A global monetary easing cycle appears to be underway amid slowing world economies and U.S.–China trade risks. Central banks around the world have collectively cut interest rates 32 times already this year, bringing about a cumulative reduction of 13.85%, says the Bank for International Settlements (BIS). The BIS tracks 38 different central banks, according a detailed story in Bloomberg as outlined below.

But don’t expect the rate reductions to end soon. Trade tensions remain a stark threat to growth even as the U.S. and China just announced efforts to restart talks this fall. Interest-rate swap markets have been pricing in expectations of another 58 cuts over the next 12 months. That would mean an additional cumulative rate reduction of 16%, per Bloomberg.

The banks' goal is simple: to flood markets with liquidity to keep the global economy afloat. Together, the total of 90 rate cuts - both executed and planned - also would amount to a massive effort by central banks to prevent a recession and head off the kind of crisis that threatened the world economy in 2008.

Key Takeaways

  • Central banks have cut rates 32 times this year, a cumulative reduction of 13.85%.
  • Interest-rate swap markets have been expecting 58 more rate cuts in next 12 months.
  • Markets place 90% probability on Fed cutting rates by 0.25% in September.
  • Trade war tensions have escalated and global growth continues to weaken.

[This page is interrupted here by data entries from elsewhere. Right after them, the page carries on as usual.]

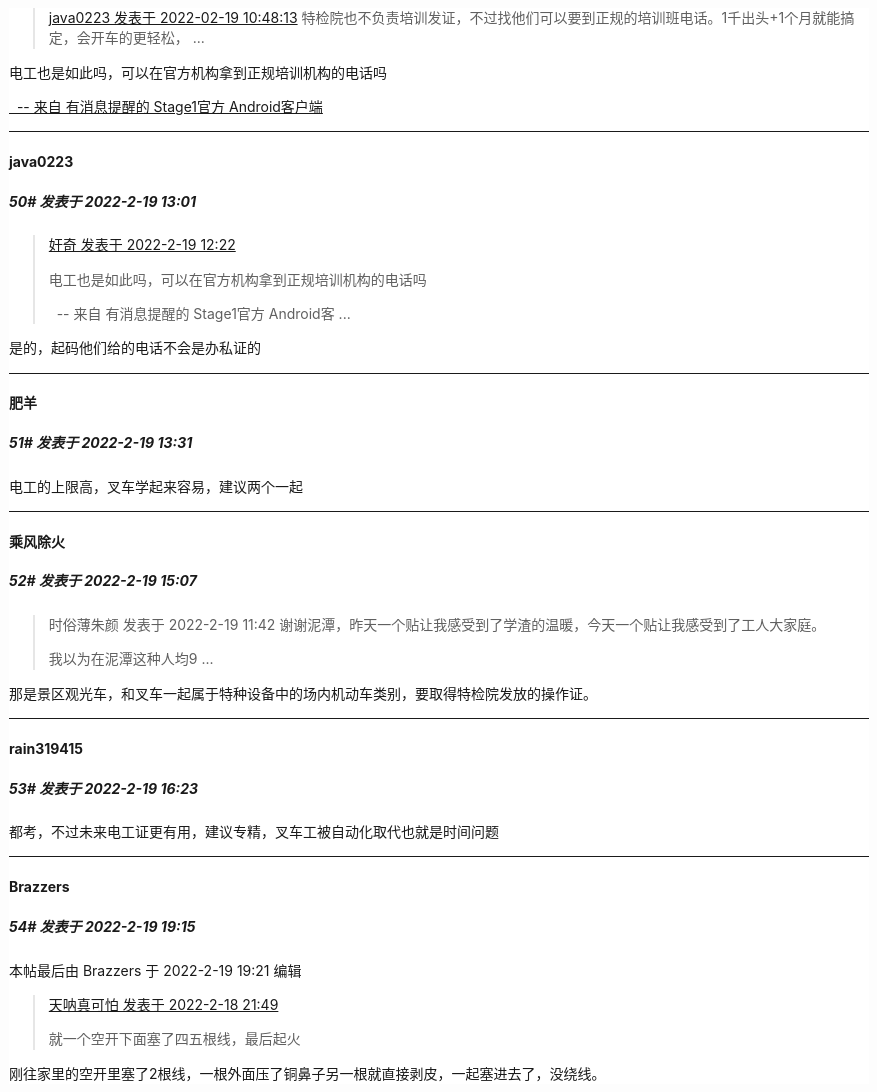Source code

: <blockquote><a href="httphttps://bbs.saraba1st.com/2b/forum.php?mod=redirect&amp;goto=findpost&amp;pid=54749757&amp;ptid=2053350" target="_blank">java0223 发表于 2022-02-19 10:48:13</a>
特检院也不负责培训发证，不过找他们可以要到正规的培训班电话。1千出头+1个月就能搞定，会开车的更轻松， ...</blockquote>电工也是如此吗，可以在官方机构拿到正规培训机构的电话吗

[  -- 来自 有消息提醒的 Stage1官方 Android客户端](https://www.coolapk.com/apk/140634)

*****

####  java0223  
##### 50#       发表于 2022-2-19 13:01

<blockquote><a href="httphttps://bbs.saraba1st.com/2b/forum.php?mod=redirect&amp;goto=findpost&amp;pid=54750661&amp;ptid=2053350" target="_blank">奸奇 发表于 2022-2-19 12:22</a>

电工也是如此吗，可以在官方机构拿到正规培训机构的电话吗

  -- 来自 有消息提醒的 Stage1官方 Android客 ...</blockquote>
是的，起码他们给的电话不会是办私证的

*****

####  肥羊  
##### 51#       发表于 2022-2-19 13:31

电工的上限高，叉车学起来容易，建议两个一起

*****

####  乘风除火  
##### 52#       发表于 2022-2-19 15:07

<blockquote>时俗薄朱颜 发表于 2022-2-19 11:42
谢谢泥潭，昨天一个贴让我感受到了学渣的温暖，今天一个贴让我感受到了工人大家庭。

我以为在泥潭这种人均9 ...</blockquote>
那是景区观光车，和叉车一起属于特种设备中的场内机动车类别，要取得特检院发放的操作证。

*****

####  rain319415  
##### 53#       发表于 2022-2-19 16:23

都考，不过未来电工证更有用，建议专精，叉车工被自动化取代也就是时间问题

*****

####  Brazzers  
##### 54#       发表于 2022-2-19 19:15

 本帖最后由 Brazzers 于 2022-2-19 19:21 编辑 
<blockquote><a href="httphttps://bbs.saraba1st.com/2b/forum.php?mod=redirect&amp;goto=findpost&amp;pid=54745863&amp;ptid=2053350" target="_blank">天呐真可怕 发表于 2022-2-18 21:49</a>

就一个空开下面塞了四五根线，最后起火</blockquote>
刚往家里的空开里塞了2根线，一根外面压了铜鼻子另一根就直接剥皮，一起塞进去了，没绕线。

What it Means for Investors

The U.S. Federal Reserve, issuer of the world’s reserve currency, is no exception, though its steps have been measured. Markets are expecting the Fed to cut rates by 25 basis points at its upcoming policy meeting on Sept. 17-18. The CME Group indicates that investors are placing a 90% probability that the Fed cuts by 0.25% and a 10% probability on a 0.50% cut, according to the Wall Street Journal.

Despite market expectations, some Fed officials are not nearly as dovish. They say that the decade-long expansion of the U.S. economy can continue at a modest pace and inflation will eventually rise to the 2% target. Some even expressed disagreement with Fed Chair Jerome Powell’s decision to cut rates back in July, according to the Journal, a move that Powell stressed was just a short-term adjustment and not necessarily the beginning of an easing cycle.

Powell’s July rate decision was motivated by signs of weakening global growth, continuing trade uncertainty and muted inflation. Trade tensions and signs of global economic weakness have only escalated since then. Tariffs have increased and global manufacturing continues to slow, even contracting in some economies.

Looking Ahead

To be sure, the actual commencement of trade talks between the U.S. and China - and a possible new trade agreement after that - could bolster the markets and slow the global economy's slowdown. But U.S. and Chinese negotiators already have broken off talks more than once. If that happens, a continuing trade war could push the U.S. and global economies towards the brink of a recession. And that could force central banks to continue to cut rates, which may be too little, too late.